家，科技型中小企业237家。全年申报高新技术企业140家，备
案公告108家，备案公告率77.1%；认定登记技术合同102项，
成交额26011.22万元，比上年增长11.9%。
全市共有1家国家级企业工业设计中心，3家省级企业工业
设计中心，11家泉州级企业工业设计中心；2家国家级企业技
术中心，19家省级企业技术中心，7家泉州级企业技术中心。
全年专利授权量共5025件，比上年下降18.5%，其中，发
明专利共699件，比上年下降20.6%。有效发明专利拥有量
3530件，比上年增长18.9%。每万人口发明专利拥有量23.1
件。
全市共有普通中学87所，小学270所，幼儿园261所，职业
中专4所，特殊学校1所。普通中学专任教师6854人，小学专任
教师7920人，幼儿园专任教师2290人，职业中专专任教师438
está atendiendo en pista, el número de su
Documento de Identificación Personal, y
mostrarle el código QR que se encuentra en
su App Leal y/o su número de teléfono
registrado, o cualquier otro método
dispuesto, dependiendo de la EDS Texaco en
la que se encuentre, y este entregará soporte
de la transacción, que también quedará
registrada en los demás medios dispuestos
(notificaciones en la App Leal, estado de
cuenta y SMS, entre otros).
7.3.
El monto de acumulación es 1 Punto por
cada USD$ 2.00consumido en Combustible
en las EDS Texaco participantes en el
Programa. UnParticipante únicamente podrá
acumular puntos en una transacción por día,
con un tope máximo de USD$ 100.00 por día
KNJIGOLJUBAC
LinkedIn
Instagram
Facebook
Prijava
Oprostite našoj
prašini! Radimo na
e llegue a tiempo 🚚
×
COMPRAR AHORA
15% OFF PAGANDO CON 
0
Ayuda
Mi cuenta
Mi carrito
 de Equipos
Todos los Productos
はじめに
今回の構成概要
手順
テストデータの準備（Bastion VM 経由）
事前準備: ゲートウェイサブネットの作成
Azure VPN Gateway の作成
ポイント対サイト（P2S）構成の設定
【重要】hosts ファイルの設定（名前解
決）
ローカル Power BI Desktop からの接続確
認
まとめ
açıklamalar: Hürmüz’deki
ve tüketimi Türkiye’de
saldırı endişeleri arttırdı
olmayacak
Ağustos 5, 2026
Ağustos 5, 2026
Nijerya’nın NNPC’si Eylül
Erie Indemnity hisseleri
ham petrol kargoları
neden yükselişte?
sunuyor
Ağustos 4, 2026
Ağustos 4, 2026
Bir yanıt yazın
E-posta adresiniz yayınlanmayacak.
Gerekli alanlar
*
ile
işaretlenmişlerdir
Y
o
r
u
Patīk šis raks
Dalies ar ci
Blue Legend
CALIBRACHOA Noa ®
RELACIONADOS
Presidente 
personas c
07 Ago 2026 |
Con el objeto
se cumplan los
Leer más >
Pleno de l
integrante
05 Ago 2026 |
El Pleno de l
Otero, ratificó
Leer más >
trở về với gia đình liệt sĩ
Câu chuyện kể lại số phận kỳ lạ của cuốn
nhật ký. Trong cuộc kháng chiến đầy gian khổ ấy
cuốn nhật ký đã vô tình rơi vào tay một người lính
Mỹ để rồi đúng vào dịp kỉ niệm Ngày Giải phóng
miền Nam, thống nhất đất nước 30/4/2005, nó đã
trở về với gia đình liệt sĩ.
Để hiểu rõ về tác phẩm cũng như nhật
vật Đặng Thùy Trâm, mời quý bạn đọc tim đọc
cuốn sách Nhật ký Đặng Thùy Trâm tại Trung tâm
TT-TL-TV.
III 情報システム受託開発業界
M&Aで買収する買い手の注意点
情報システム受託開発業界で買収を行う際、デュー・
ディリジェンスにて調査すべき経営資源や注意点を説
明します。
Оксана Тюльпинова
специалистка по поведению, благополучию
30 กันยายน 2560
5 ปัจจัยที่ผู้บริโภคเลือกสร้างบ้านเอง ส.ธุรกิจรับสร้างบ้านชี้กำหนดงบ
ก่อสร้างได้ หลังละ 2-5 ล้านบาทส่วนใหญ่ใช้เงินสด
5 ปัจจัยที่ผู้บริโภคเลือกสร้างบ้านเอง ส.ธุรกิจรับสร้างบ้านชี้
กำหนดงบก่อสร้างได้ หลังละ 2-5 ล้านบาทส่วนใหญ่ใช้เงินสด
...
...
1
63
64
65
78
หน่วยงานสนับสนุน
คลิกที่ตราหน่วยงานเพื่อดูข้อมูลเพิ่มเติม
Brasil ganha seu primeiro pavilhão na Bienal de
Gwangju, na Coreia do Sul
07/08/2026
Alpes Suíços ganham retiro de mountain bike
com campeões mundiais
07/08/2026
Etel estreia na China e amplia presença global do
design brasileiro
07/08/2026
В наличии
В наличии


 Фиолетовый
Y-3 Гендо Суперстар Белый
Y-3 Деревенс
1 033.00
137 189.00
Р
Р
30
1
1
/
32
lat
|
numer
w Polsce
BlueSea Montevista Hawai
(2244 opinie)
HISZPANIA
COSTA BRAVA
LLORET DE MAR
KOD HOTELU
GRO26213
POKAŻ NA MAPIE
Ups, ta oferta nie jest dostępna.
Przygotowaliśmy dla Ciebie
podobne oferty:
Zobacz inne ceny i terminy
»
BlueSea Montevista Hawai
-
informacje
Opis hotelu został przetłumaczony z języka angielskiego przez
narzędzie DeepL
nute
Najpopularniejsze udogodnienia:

== == ==

Exercise objective :: Copy every entry exactly. Leave nothing out.

Exercise output ::
家，科技型中小企业237家。全年申报高新技术企业140家，备
案公告108家，备案公告率77.1%；认定登记技术合同102项，
成交额26011.22万元，比上年增长11.9%。
全市共有1家国家级企业工业设计中心，3家省级企业工业
设计中心，11家泉州级企业工业设计中心；2家国家级企业技
术中心，19家省级企业技术中心，7家泉州级企业技术中心。
全年专利授权量共5025件，比上年下降18.5%，其中，发
明专利共699件，比上年下降20.6%。有效发明专利拥有量
3530件，比上年增长18.9%。每万人口发明专利拥有量23.1
件。
全市共有普通中学87所，小学270所，幼儿园261所，职业
中专4所，特殊学校1所。普通中学专任教师6854人，小学专任
教师7920人，幼儿园专任教师2290人，职业中专专任教师438
está atendiendo en pista, el número de su
Documento de Identificación Personal, y
mostrarle el código QR que se encuentra en
su App Leal y/o su número de teléfono
registrado, o cualquier otro método
dispuesto, dependiendo de la EDS Texaco en
la que se encuentre, y este entregará soporte
de la transacción, que también quedará
registrada en los demás medios dispuestos
(notificaciones en la App Leal, estado de
cuenta y SMS, entre otros).
7.3.
El monto de acumulación es 1 Punto por
cada USD$ 2.00consumido en Combustible
en las EDS Texaco participantes en el
Programa. UnParticipante únicamente podrá
acumular puntos en una transacción por día,
con un tope máximo de USD$ 100.00 por día
KNJIGOLJUBAC
LinkedIn
Instagram
Facebook
Prijava
Oprostite našoj
prašini! Radimo na
e llegue a tiempo 🚚
×
COMPRAR AHORA
15% OFF PAGANDO CON 
0
Ayuda
Mi cuenta
Mi carrito
 de Equipos
Todos los Productos
はじめに
今回の構成概要
手順
テストデータの準備（Bastion VM 経由）
事前準備: ゲートウェイサブネットの作成
Azure VPN Gateway の作成
ポイント対サイト（P2S）構成の設定
【重要】hosts ファイルの設定（名前解
決）
ローカル Power BI Desktop からの接続確
認
まとめ
açıklamalar: Hürmüz’deki
ve tüketimi Türkiye’de
saldırı endişeleri arttırdı
olmayacak
Ağustos 5, 2026
Ağustos 5, 2026
Nijerya’nın NNPC’si Eylül
Erie Indemnity hisseleri
ham petrol kargoları
neden yükselişte?
sunuyor
Ağustos 4, 2026
Ağustos 4, 2026
Bir yanıt yazın
E-posta adresiniz yayınlanmayacak.
Gerekli alanlar
*
ile
işaretlenmişlerdir
Y
o
r
u
Patīk šis raks
Dalies ar ci
Blue Legend
CALIBRACHOA Noa ®
RELACIONADOS
Presidente 
personas c
07 Ago 2026 |
Con el objeto
se cumplan los
Leer más >
Pleno de l
integrante
05 Ago 2026 |
El Pleno de l
Otero, ratificó
Leer más >
trở về với gia đình liệt sĩ
Câu chuyện kể lại số phận kỳ lạ của cuốn
nhật ký. Trong cuộc kháng chiến đầy gian khổ ấy
cuốn nhật ký đã vô tình rơi vào tay một người lính
Mỹ để rồi đúng vào dịp kỉ niệm Ngày Giải phóng
miền Nam, thống nhất đất nước 30/4/2005, nó đã
trở về với gia đình liệt sĩ.
Để hiểu rõ về tác phẩm cũng như nhật
vật Đặng Thùy Trâm, mời quý bạn đọc tim đọc
cuốn sách Nhật ký Đặng Thùy Trâm tại Trung tâm
TT-TL-TV.
III 情報システム受託開発業界
M&Aで買収する買い手の注意点
情報システム受託開発業界で買収を行う際、デュー・
ディリジェンスにて調査すべき経営資源や注意点を説
明します。
Оксана Тюльпинова
специалистка по поведению, благополучию
30 กันยายน 2560
5 ปัจจัยที่ผู้บริโภคเลือกสร้างบ้านเอง ส.ธุรกิจรับสร้างบ้านชี้กำหนดงบ
ก่อสร้างได้ หลังละ 2-5 ล้านบาทส่วนใหญ่ใช้เงินสด
5 ปัจจัยที่ผู้บริโภคเลือกสร้างบ้านเอง ส.ธุรกิจรับสร้างบ้านชี้
กำหนดงบก่อสร้างได้ หลังละ 2-5 ล้านบาทส่วนใหญ่ใช้เงินสด
...
...
1
63
64
65
78
หน่วยงานสนับสนุน
คลิกที่ตราหน่วยงานเพื่อดูข้อมูลเพิ่มเติม
Brasil ganha seu primeiro pavilhão na Bienal de
Gwangju, na Coreia do Sul
07/08/2026
Alpes Suíços ganham retiro de mountain bike
com campeões mundiais
07/08/2026
Etel estreia na China e amplia presença global do
design brasileiro
07/08/2026
В наличии
В наличии


 Фиолетовый
Y-3 Гендо Суперстар Белый
Y-3 Деревенс
1 033.00
137 189.00
Р
Р
30
1
1
/
32
lat
|
numer
w Polsce
BlueSea Montevista Hawai
(2244 opinie)
HISZPANIA
COSTA BRAVA
LLORET DE MAR
KOD HOTELU
GRO26213
POKAŻ NA MAPIE
Ups, ta oferta nie jest dostępna.
Przygotowaliśmy dla Ciebie
podobne oferty:
Zobacz inne ceny i terminy
»
BlueSea Montevista Hawai
-
informacje
Opis hotelu został przetłumaczony z języka angielskiego przez
narzędzie DeepL
nute
Najpopularniejsze udogodnienia:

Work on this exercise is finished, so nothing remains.